SUPPLIED: UNIVERSITY OF NEWCASTLE
After years of painstaking research, an online map marking the massacres of Aboriginal clans across Australia’s colonial frontier has launched.
More than 150 sites have been recorded along the east coast, where violent attacks on Aboriginal people took place for decades after the First Fleet arrived.
Historian and conjoint Professor at the University of Newcastle Lyndall Ryan believes it will be one of the most comprehensive maps of the Frontier Wars ever produced.
“I think this project wanted to provide people with the evidence and finding the evidence has taken a long time,” Professor Ryan said.
“We’d like to hope that this is a preliminary map and more and more sites will be added over time.”

Professor Ryan said finding sources to corroborate oral history of the massacres was difficult, because the killings were “designed not to be discovered”.

SUPPLIED: MITCHELL LIBRARY, STATE LIBRARY OF NEW SOUTH WALES
Sites in Tasmania, Victoria and most sites in New South Wales and Queensland have been recorded, but Professor Ryan said much more work needed to done in other states.
“As we move further west, I think we’ll find that map is going to have a lot of dots on it,” she said.
Each site has been recorded alongside multiple accounts of the battles, with sources from newspaper reports, settler diaries and letters, and court records.
Professor Ryan said Tasmania was the first site where major massacres occurred — the conflict there is commonly known as the Black War.
“They went for a period of about seven or eight years, and it terms of the Aboriginal population in Tasmania, certainly the numbers were devastating,” she said.
But as settlers moved north along the mainland, Professor Ryan said death counts rose dramatically.
“We’ve got a number of really major massacres where 60 or more [people] were killed and then we’ve got a very major event at Gippsland, the Warrigal Creek massacres, where over a period of about five days, about 150 people were killed,” she said.
Some Aboriginal communities asked the researchers not to pinpoint the exact location of where their ancestors were killed, so the map records an approximate site instead.
The dots are marked in yellow — after many communities told the researchers that red was a sacred colour which should not be used to mark deaths.
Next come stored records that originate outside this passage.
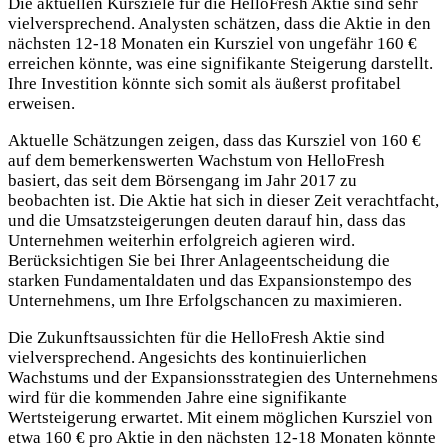
Die aktuellen Kursziele für die HelloFresh Aktie sind sehr
vielversprechend. Analysten schätzen, dass die Aktie in den
nächsten 12-18 Monaten ein Kursziel von ungefähr 160 €
erreichen könnte, was eine signifikante Steigerung darstellt.
Ihre Investition könnte sich somit als äußerst profitabel
erweisen.
Aktuelle Schätzungen zeigen, dass das Kursziel von 160 €
auf dem bemerkenswerten Wachstum von HelloFresh
basiert, das seit dem Börsengang im Jahr 2017 zu
beobachten ist. Die Aktie hat sich in dieser Zeit verachtfacht,
und die Umsatzsteigerungen deuten darauf hin, dass das
Unternehmen weiterhin erfolgreich agieren wird.
Berücksichtigen Sie bei Ihrer Anlageentscheidung die
starken Fundamentaldaten und das Expansionstempo des
Unternehmens, um Ihre Erfolgschancen zu maximieren.
Die Zukunftsaussichten für die HelloFresh Aktie sind
vielversprechend. Angesichts des kontinuierlichen
Wachstums und der Expansionsstrategien des Unternehmens
wird für die kommenden Jahre eine signifikante
Wertsteigerung erwartet. Mit einem möglichen Kursziel von
etwa 160 € pro Aktie in den nächsten 12-18 Monaten könnte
Each marking on the map includes a date, the number of people killed, the types of weapons used by settlers and, in many cases, the names of the perpetrators.
“If you can provide the evidence of the information, then it could help to overcome a lot of the uncertainty and scepticism,” Professor Ryan said.
“I think it’s making us focus on just what happened.”
There are few monuments to the Frontier War across the Australian landscape, and Professor Ryan hopes that may change.
“I guess this could be the beginning,” she said.
“However, we still haven’t reached the point where we’ll stop desecrating these sites.
“We’ve got a long way to go to accept the Frontier War.”
The research team found many major massacres happened alongside rivers, but some battle sites are now under dams, reservoirs and weirs.
“That’s where the majority of Aboriginal people were, that was where the good pastoral land was and that’s where the settlers wanted to be,” Professor Ryan said.
“I think it would be possible along the Murray River to have some well-identified signs [saying]: ‘This was a battle site’.”